No one knows exactly how many gang members are in the building trades because the unions have stopped asking about recruits' backgrounds. Some unions even will allow a man to remain a member while in prison — as Frey did for two years — if he pays his monthly dues.

"This is our gang now," Frey said, "in a positive way, though." For decades, membership in the building trades was tightly restricted. Unions controlled most of the work sites throughout Southern California and kept their numbers low.

"You damn near had to be a relative of somebody's," said Jim Watkins, business manager of the Heat and Frost Insulators Local 5 in Azusa, who joined in the 1950s. "It was tight-knit, almost like a lodge."

But by the 1980s, many contractors were bridling at union control. Nonunion contractors had emerged to compete for jobs. Among their employees were inner-city youths and ever-greater numbers of illegal immigrants.

By the early 1990s, veteran union members were retiring and membership fell, while work and nonunion contractors flourished.
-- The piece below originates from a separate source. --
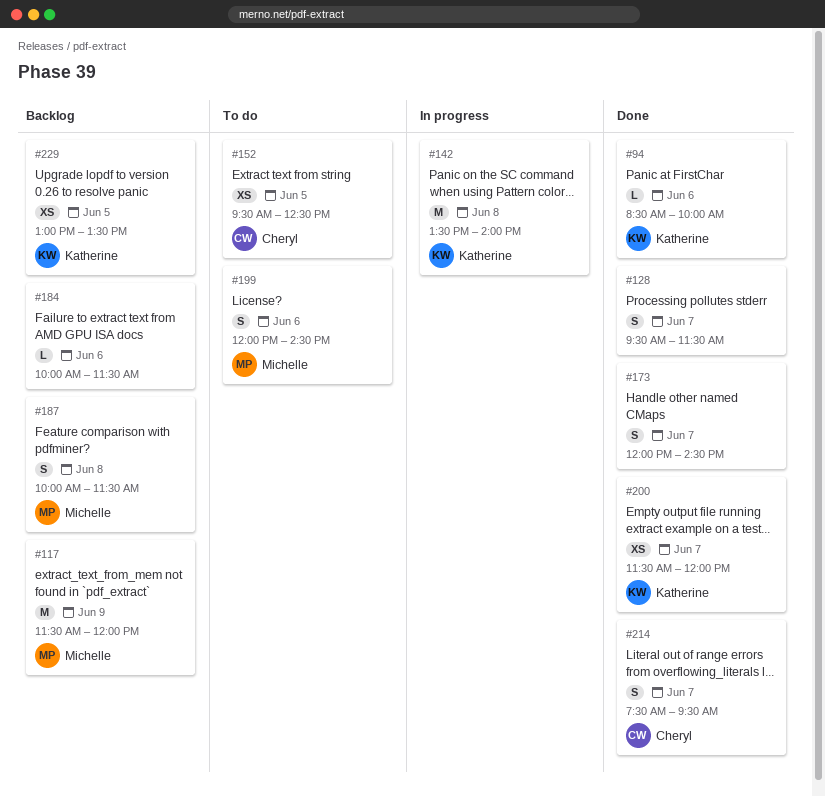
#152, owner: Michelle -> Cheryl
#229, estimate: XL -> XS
"When we controlled 80 percent of the work, we were very cocky," Watkins said. "When we went down to 20 percent, we started re-evaluating."
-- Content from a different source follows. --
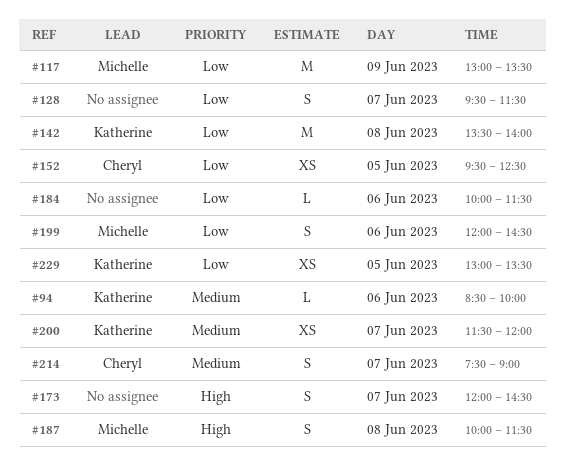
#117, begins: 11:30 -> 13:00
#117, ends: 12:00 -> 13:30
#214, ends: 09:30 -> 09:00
A new generation of union leaders opened membership to almost anyone who wanted to work hard. They began recruiting aggressively in the inner city. Some stopped requiring a high school diploma or even that apprentices speak English.

Among those who responded were men with gang and criminal records and few options.

"These are the people who are undermining (unions) by going to work for nonunion contractors at much lower wages, with no benefits," said Sharon Delugach, staff director of the UCLA Downtown Labor Center. "Nobody likes change and these (union) guys like change less than anyone, but it's in their self-interest" to recruit in inner-city neighborhoods.

But there are problems with the more open approach. Since Sept. 11, many sensitive work sites — including government buildings, shipyards, chemical and nuclear plants, police departments and schools — require extensive background checks of workers. Those checks screen specifically for illegal immigrants and ex-convicts.

Not all gang members thrive in unions. Some take orders poorly, chafe at getting up at 4:30 a.m. and are happier selling drugs.

"It's hard for you to rip yourself away from it," said Armando Valadez, 33, who spent his first three years as an apprentice heat-and-frost insulator. "Every Friday (after work) I'd go and see some of my homies. I had a son, a wife and a union job. Still the gang was stronger."

Frey, the former Crip, was facing a drug possession charge when he joined the Steamfitters. He was convicted about a year into his apprenticeship program and sentenced to two years in prison.

He spoke with union officials, who gave him a leave of absence.

In prison, "I had time to sit down and say, 'Where are your priorities, Albert?' " said Frey, 40, married with three children. "You're getting too old."

Since his release last year, Frey said, he has left his gang activities and drug dealing behind and is now determined to finish his apprenticeship.

For those with prison records, he said, the building trades "are the only places that accept us."

Silva is in the last six months of his four-year apprenticeship. As a journeyman, his wages and benefits eventually will reach $49 an hour.

"My eyes get a little watery, where I was a few years ago and where I'm at now," he said. "It's like another opportunity of life. I'm proud to be an ironworker."

Union leaders say most gang members leave their affiliations at home and that work sites are remarkably free of street rivalries. The Ironworkers Union, in particular, has gone after gang members and parolees for work that is hard and often dangerous, laboring on bridges and soaring office towers.

"They take that street toughness that puts them into Corcoran or Pelican Bay (state prisons) and put it into this," said Robbie Hunter, president of the Ironworkers Union. "The electricians require algebra and all that. What we require is no fear. They're perfect for us."